"Je suis une grosse camée, d'habitude j'ai besoin de deux doses", souffle Esther Wanjiru avant d'enfoncer sa seringue dans une veine abîmée: comme de nombreux déshérités de Nairobi, elle fait partie des victimes collatérales du trafic d'héroïne, en pleine expansion en Afrique de l'Est.
Cette jeune femme de 22 ans squatte avec une soixantaine d'autres toxicomanes un terrain vague jalonné de chèvres et d'abris de fortune derrière une église de Kawangware, un bidonville de la capitale kényane.
Ici, la dose de poudre blanchâtre coûte 120 shillings (90 centimes d'euros).
Cet opiacé issu du pavot, majoritairement produit en Afghanistan, rejoint l'Europe principalement par la "route des Balkans", en sillonnant l'Asie mineure et le Proche-Orient. Mais le conflit syrien et le renforcement des contrôles frontaliers face à la crise migratoire ont poussé les trafiquants à tracer un nouveau chemin via l'Afrique de l'Est.
"Le Kenya était auparavant un itinéraire de transit et devient de plus en plus une destination pour l'héroïne qui arrive d'Afghanistan", explique à l'AFP le patron de l'Agence kényane de lutte antidrogue (Nacada), Victor Okioma.
Signe de l'augmentation du trafic, les saisies d'héroïne et de morphine - un antidouleur très contrôlé - ont été multipliées par dix en Afrique entre 2008 et 2018, la majorité en Afrique de l'Est, selon l'Office des Nations unies contre la drogue et le crime (ONUDC).
Croissance et stabilité
Le Kenya attire les trafiquants car "c'est un des pays les plus stables de la région", avec une économie en croissance dotée de bonnes infrastructures de télécommunications, expliquait en février Amado de Andrés, alors qu'il était directeur de l'ONUDC pour l'Afrique de l'Est.
Outre la création de gardes-côtes en 2018, le Kenya a renforcé les contrôles de conteneurs dans ses ports et participe depuis peu au programme de contrôle aéroportuaire Aircop avec Interpol. Mais l'héroïne continue de se répandre dans le pays.

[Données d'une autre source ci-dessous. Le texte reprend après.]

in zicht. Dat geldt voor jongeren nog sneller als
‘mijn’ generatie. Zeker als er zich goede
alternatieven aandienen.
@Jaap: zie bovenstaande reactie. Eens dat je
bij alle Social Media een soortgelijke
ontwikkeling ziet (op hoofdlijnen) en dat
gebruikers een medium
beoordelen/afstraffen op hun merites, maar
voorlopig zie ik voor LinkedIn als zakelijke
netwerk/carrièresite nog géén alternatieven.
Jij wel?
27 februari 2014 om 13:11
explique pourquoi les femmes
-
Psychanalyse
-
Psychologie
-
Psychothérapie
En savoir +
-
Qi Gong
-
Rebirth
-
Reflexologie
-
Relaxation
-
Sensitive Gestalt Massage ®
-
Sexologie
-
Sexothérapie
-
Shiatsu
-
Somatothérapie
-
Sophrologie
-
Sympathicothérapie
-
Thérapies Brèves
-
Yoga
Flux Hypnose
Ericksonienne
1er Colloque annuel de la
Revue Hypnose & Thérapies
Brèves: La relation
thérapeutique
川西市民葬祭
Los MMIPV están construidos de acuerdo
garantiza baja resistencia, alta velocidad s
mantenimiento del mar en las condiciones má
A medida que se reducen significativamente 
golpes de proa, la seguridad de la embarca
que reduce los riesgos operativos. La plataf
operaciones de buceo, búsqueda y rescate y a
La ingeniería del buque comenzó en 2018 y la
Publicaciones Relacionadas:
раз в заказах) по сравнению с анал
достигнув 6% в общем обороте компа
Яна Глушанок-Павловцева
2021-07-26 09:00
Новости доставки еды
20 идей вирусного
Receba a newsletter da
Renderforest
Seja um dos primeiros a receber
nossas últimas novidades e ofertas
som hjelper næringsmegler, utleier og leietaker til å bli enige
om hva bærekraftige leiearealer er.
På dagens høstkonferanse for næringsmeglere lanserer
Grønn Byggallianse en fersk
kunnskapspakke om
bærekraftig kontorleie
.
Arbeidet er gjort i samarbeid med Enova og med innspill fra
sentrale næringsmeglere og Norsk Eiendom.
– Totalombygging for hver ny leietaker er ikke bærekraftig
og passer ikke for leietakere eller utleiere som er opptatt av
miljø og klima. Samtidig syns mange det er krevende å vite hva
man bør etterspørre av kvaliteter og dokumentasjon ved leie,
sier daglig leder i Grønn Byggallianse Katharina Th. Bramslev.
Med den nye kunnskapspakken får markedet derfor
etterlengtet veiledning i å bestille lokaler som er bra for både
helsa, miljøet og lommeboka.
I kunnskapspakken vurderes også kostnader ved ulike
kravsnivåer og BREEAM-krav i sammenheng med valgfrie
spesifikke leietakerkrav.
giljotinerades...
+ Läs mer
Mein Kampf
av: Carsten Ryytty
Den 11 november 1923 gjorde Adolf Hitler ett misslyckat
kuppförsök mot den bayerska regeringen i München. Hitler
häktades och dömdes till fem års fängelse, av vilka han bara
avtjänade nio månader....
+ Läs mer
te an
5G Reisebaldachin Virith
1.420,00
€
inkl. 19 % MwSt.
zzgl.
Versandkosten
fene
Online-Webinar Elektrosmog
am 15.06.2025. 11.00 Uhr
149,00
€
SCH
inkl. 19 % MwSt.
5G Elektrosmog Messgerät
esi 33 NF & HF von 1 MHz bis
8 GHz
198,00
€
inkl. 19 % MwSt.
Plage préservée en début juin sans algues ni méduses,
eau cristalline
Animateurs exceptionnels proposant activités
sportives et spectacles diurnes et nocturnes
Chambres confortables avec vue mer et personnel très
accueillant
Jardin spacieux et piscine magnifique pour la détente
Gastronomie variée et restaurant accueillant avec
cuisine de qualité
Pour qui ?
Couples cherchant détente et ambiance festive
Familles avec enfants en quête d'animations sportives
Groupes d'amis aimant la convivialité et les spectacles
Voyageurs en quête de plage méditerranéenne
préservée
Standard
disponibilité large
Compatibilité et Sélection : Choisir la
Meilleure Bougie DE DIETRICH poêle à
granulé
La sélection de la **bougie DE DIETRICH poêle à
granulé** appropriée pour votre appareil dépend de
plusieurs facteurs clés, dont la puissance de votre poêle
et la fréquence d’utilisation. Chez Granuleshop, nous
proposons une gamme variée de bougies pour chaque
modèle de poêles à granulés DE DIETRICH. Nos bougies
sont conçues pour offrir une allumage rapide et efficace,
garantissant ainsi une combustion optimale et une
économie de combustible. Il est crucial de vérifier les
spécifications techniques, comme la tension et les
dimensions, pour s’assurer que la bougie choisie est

L'Afrique de l'Est en reçoit une quarantaine de tonnes par an et "cinq tonnes restent dans la région" pour être consommées principalement au Kenya, pour une valeur d'"environ 150 millions de dollars", détaille M. de Andrés.

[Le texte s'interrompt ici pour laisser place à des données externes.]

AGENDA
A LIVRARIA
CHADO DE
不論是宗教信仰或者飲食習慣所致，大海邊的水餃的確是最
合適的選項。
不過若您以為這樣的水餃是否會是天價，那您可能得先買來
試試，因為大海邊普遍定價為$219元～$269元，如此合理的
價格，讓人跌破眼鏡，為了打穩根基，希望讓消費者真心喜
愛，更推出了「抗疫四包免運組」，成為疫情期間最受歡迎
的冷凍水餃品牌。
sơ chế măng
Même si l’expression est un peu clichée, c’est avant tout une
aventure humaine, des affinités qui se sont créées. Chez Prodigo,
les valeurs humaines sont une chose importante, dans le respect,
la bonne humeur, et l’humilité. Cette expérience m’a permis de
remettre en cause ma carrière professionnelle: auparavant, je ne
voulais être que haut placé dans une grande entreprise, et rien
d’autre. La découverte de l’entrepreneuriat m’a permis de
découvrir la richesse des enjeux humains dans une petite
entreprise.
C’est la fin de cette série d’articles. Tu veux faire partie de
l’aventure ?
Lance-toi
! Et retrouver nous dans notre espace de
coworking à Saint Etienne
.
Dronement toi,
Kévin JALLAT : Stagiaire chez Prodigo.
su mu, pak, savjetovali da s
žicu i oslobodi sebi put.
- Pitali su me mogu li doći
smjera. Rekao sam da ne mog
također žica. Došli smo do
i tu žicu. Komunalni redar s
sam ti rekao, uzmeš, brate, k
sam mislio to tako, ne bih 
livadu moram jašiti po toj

Acheminée via l'océan Indien, l'héroïne a d'abord conquis la région de Mombasa, deuxième ville du pays et premier port d'Afrique de l'Est, puis a gagné Nairobi.
Cette poudre très addictive est désormais la deuxième substance illicite la plus consommée, derrière le cannabis.
"L'héroïne est même consommée dans les écoles", s'alarme Victor Okioma: 0,5% des élèves de 6 à 13 ans avouent y avoir déjà goûté, ainsi que 1,2% des 14-18 ans.
En 2018, le ministère kényan de la Santé recensait 27.000 héroïnomanes, injecteurs ou fumeurs, dans un tiers des comtés du pays.
La même année, l'ONG Global Initiative Against Transnational Organized Crime évoquait, elle, plutôt 55.000 injecteurs au Kenya et notait que "l'Afrique connaît aujourd'hui la plus forte augmentation d'utilisation d'héroïne dans le monde".
Traitements de substitution
Cette expansion pose un problème de santé publique. Outre l'hépatite C, injection et prostitution exposent les usagers d'héroïne au VIH: leur taux d'infection (18,3%) est trois plus élevé que celui de la population kényane (4,9%).
Le Kenya développe depuis 2014 l'accès à la méthadone, un traitement de substitution à l'héroïne.
A Karuri, au nord de Nairobi, 400 personnes viennent chaque jour à la clinique de Médecins Sans Frontières boire un verre de ce sirop orangé qui leur évite les symptômes de manque.
"La méthadone a vraiment changé ma vie. Sans ça, je ne serais pas vivant aujourd'hui", estime Josephat Kariuki, sous traitement depuis un an. Sans l'envie permanente de se piquer, ce trentenaire ne vole plus et a renoué avec sa famille.
Avec cette clinique, le Kenya compte désormais une dizaine de structures dédiées, fréquentées par environ 7.000 héroïnomanes, selon l'ONUDC. Pourtant, la méthadone reste encore inaccessible pour beaucoup.
Dans le terrain vague de Kawangware, James Kwenga a abandonné son traitement, distribué dans une clinique à l'autre bout de Nairobi. Le trajet lui coûtait environ 150 shillings (1,15 euros).
"Je ne peux pas me le permettre chaque jour", soupire ce sans-abri. "S'ils ne peuvent pas venir près d'ici, beaucoup de gens ne pourront pas vaincre cette drogue."